I think it should be possible, to successfully turn it into a gentoo router. The CPU is a Geode LX, 500 MHz.

Anyone here done anything similar? How would I go about installing the system?

----------

## alex.blackbit

check which options you have to boot from. that's probably the best starting point.

i don't see any any ide or scsi interfaces here, only a card slot. maybe that's all you have.

i guess this beast does not have a vga adapter or a slot where you could attach one. do you have a serial console? i guess you will have to use that to interact with the system in the first place.

and even if you manage to boot linux... i am very unsure if you will be able to use the network interfaces, because the might be using proprietary cisco chips.

----------

## dj_farid

There is a 128 MB flash card where the Cisco IOS is living. I could take that card and copy a Linux kernel on it. I am just a little unsure of how, if possible to make the Cisco bios boot from it. I don't think that the Cisco proprietary bios boots from the first sector the same way as a "normal" bios does. The bios looks for a bin file there if I am not mistaken.

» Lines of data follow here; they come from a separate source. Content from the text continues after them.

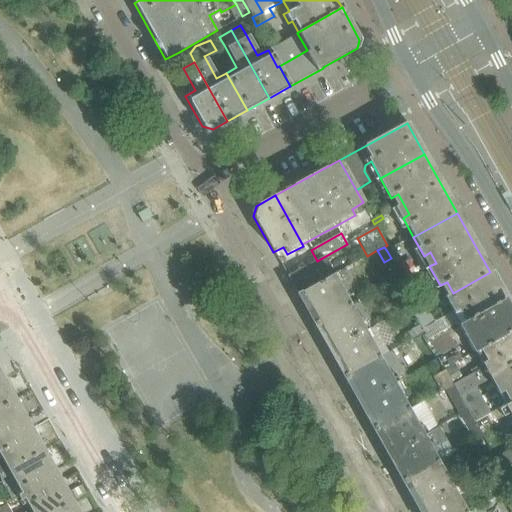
[(333,277),(322,258),(317,261),(316,259),(287,276),(298,296),(333,277)]
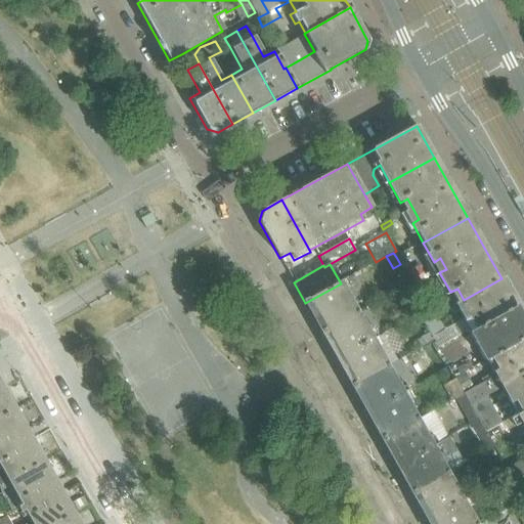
[(517,307),(501,278),(464,300),(455,304),(472,333),(516,308),(515,308),(517,307)]
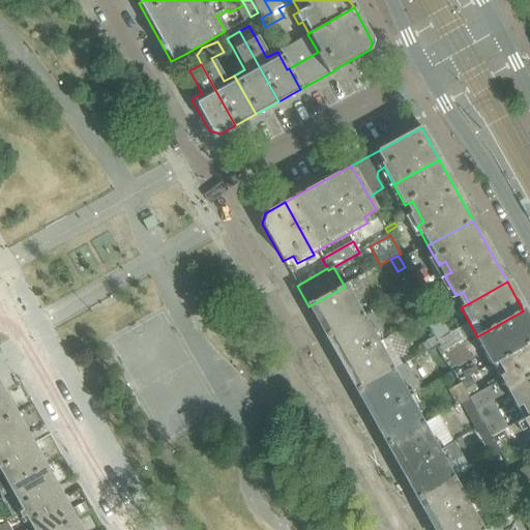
[(432,291),(429,285),(419,291),(422,297),(432,291)]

If the Cisco bios is somehow locked, I have no idea how to proceed.

There is a serial console where I can interact with the device. If I am not mistaken the console is controlled by the cisco bios. So if it is possible to boot Linux on top of the original bios, it would be possible to keep the console.

There are some links to pages for "Linux on Geode" here: http://en.wikipedia.org/wiki/Amd_geode#AMD_Geode

Too bad that ASA 5505 is not listed.

Maybe the device is too expensive for anyone else having the same idea as me.

----------

## alex.blackbit

that this processor is a amd geode is not really the point, since it's simply a x86 processor. linux is known to work on that arch  :Wink: 

you will have to try to find out what exactly is contained in that bin file.

try the usual tools, like file, hexdump, readelf, ...

and search on the internet too. there are specialized cisco forums.

----------

## dj_farid

I have ben searching the net for anything useful. I haven't found anything that could help me.

I don't think that it is possible in any easy way to replace the original bios with anything less locked down, since the mainboard is made by Cisco.

My guess is that it should not be too hard to boot an alternative OS after the bios has done it's thing.

But I am not a programmer, so I might be wrong.

If anyone knows any good sites that could help me...

----------

## alex.blackbit

i think you will not be able to do anything about the "bios" that is present on that board.

it would indeed be possible to boot a different os, that's for sure, but that requires a lot of knowledge.

all the guys who ported linux or a different os to a new arch had the same problems: where to get infos? how to debug?

your idea is quite nice, but i think it is not worth the effort.

----------